Please report each line in the material below that includes "عضویت".

━━━━━━━━━━━━━━━━

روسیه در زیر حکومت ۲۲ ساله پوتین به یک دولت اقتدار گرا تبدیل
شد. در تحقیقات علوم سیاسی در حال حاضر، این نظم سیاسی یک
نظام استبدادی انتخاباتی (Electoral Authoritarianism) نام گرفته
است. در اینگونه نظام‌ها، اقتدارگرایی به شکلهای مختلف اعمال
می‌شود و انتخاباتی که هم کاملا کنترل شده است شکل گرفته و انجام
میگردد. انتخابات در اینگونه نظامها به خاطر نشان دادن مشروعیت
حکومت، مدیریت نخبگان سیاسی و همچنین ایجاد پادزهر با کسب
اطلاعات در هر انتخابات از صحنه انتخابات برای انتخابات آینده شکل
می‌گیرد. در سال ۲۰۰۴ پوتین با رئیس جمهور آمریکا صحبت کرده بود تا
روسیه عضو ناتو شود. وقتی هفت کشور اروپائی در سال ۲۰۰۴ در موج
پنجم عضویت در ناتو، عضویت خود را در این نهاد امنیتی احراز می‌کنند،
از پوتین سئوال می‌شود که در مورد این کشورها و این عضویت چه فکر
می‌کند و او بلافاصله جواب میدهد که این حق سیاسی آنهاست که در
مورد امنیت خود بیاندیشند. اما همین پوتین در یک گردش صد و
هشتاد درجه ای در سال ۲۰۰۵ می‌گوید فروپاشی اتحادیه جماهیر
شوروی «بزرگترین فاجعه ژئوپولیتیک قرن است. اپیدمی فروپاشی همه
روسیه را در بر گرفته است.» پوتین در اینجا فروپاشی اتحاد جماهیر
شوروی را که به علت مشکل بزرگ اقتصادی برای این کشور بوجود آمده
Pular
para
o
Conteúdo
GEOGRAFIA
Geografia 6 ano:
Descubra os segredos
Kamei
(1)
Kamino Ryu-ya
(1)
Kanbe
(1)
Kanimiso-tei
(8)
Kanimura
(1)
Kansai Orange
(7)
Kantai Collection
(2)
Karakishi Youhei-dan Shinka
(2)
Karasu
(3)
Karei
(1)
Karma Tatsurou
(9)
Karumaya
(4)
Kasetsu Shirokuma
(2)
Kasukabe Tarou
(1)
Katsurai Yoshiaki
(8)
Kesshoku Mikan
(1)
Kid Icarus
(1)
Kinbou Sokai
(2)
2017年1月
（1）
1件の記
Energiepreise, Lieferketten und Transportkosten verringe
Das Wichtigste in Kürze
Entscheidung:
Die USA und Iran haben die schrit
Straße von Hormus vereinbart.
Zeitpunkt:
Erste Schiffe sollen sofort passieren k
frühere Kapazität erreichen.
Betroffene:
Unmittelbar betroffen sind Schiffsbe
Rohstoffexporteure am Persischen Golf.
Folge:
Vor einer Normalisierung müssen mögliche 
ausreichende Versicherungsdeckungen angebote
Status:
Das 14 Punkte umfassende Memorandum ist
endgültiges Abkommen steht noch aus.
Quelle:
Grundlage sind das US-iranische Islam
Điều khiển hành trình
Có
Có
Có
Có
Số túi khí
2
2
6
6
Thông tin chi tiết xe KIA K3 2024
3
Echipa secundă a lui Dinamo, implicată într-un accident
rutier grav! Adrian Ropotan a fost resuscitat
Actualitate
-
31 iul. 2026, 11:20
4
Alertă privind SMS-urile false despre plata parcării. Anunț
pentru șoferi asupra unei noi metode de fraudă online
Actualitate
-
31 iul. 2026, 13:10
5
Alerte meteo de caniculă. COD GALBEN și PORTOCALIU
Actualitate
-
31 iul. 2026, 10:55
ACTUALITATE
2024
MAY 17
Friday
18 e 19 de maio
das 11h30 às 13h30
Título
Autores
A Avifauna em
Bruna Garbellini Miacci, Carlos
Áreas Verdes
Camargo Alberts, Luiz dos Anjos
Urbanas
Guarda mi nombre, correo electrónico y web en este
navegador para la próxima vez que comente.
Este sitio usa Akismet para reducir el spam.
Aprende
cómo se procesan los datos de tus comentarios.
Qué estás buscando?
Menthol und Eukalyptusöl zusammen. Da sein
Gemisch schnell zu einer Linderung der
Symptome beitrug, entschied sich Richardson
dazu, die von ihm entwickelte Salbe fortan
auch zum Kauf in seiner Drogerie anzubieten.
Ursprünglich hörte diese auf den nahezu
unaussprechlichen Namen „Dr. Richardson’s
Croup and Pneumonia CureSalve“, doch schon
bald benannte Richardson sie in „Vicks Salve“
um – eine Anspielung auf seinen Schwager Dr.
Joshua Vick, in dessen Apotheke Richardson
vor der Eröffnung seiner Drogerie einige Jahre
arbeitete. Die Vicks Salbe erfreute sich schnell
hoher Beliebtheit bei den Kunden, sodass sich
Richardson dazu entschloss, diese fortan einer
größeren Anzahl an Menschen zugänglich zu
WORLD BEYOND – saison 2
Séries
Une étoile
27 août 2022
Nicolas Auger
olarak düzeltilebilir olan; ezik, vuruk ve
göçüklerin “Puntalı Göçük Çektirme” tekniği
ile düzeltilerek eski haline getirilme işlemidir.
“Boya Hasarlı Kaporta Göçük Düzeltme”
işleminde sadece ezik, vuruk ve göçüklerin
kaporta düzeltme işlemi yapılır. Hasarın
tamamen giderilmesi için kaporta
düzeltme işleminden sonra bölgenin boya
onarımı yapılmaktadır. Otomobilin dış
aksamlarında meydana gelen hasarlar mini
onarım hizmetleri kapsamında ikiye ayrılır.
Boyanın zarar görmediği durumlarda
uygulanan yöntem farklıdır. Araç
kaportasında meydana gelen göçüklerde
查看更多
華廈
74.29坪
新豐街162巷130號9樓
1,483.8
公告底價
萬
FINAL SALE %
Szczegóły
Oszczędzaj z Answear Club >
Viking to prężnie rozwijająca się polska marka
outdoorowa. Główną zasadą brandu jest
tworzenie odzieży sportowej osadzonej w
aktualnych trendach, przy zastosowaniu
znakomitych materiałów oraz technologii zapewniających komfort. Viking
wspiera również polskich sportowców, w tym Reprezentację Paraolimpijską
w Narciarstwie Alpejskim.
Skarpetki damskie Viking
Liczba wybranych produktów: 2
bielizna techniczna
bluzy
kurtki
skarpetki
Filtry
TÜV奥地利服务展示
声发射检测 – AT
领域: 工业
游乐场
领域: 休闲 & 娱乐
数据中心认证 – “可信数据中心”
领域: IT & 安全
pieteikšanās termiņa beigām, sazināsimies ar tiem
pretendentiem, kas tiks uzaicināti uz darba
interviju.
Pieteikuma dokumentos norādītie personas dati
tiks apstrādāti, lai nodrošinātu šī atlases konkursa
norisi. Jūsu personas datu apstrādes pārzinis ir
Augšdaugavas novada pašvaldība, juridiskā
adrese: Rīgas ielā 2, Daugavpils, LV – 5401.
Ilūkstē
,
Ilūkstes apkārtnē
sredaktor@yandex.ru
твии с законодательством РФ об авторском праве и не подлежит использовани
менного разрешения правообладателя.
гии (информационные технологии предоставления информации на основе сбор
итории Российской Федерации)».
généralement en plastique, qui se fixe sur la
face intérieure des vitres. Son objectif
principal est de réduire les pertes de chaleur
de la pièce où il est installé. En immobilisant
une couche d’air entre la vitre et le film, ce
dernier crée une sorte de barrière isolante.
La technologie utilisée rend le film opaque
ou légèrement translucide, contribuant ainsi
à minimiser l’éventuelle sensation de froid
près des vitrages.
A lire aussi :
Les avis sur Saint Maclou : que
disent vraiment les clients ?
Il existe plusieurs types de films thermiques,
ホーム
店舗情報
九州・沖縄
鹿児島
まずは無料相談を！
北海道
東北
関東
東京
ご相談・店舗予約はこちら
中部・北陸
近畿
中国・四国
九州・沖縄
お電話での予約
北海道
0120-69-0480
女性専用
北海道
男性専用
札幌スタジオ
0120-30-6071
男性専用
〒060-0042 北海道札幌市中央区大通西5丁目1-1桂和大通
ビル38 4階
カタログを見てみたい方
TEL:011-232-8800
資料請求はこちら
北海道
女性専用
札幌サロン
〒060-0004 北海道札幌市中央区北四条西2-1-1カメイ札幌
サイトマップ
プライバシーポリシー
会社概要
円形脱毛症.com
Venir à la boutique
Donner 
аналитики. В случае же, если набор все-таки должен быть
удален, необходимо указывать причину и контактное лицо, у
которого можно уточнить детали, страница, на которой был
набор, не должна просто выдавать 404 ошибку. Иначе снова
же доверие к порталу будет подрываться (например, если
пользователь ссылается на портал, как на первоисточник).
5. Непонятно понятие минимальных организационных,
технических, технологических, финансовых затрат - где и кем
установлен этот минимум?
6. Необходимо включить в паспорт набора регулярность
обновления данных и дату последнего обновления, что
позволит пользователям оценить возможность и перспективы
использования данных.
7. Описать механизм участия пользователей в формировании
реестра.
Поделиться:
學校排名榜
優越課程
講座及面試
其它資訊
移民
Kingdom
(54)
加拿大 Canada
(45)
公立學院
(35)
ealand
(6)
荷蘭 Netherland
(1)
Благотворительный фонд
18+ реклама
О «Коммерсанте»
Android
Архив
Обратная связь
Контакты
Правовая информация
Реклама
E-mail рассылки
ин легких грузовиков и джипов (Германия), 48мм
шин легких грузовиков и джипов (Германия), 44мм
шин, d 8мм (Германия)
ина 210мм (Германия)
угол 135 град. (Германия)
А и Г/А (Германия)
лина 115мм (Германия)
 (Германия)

━━━━━━━━━━━━━━━━

Task result>
پنجم عضویت در ناتو، عضویت خود را در این نهاد امنیتی احراز می‌کنند،
از پوتین سئوال می‌شود که در مورد این کشورها و این عضویت چه فکر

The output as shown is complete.